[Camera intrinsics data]

┄┄┄┄┄┄┄┄┄┄┄┄┄┄┄┄┄┄┄┄

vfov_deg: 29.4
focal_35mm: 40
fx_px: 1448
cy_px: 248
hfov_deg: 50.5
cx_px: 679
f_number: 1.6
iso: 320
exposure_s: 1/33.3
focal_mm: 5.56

┄┄┄┄┄┄┄┄┄┄┄┄┄┄┄┄┄┄┄┄

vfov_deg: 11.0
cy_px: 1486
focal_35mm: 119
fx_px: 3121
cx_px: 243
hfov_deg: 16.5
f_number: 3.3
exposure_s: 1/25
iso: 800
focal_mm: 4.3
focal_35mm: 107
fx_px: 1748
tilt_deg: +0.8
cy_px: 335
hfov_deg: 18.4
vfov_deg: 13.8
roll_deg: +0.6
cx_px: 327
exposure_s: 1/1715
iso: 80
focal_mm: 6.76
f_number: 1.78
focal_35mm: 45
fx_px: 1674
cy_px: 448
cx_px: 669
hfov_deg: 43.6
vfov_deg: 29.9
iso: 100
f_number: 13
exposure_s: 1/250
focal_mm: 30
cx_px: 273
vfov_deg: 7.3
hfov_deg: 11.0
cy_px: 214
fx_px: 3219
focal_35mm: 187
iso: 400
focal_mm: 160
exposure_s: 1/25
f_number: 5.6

┄┄┄┄┄┄┄┄┄┄┄┄┄┄┄┄┄┄┄┄

== PROBLEM DETAILS ==
Among the records above, only the lines between the line holding "vfov_deg: 29.4" and the line holding "focal_mm: 5.56", inclusive, are to be output, exactly as written.

== TASK SOLUTION ==
vfov_deg: 29.4
focal_35mm: 40
fx_px: 1448
cy_px: 248
hfov_deg: 50.5
cx_px: 679
f_number: 1.6
iso: 320
exposure_s: 1/33.3
focal_mm: 5.56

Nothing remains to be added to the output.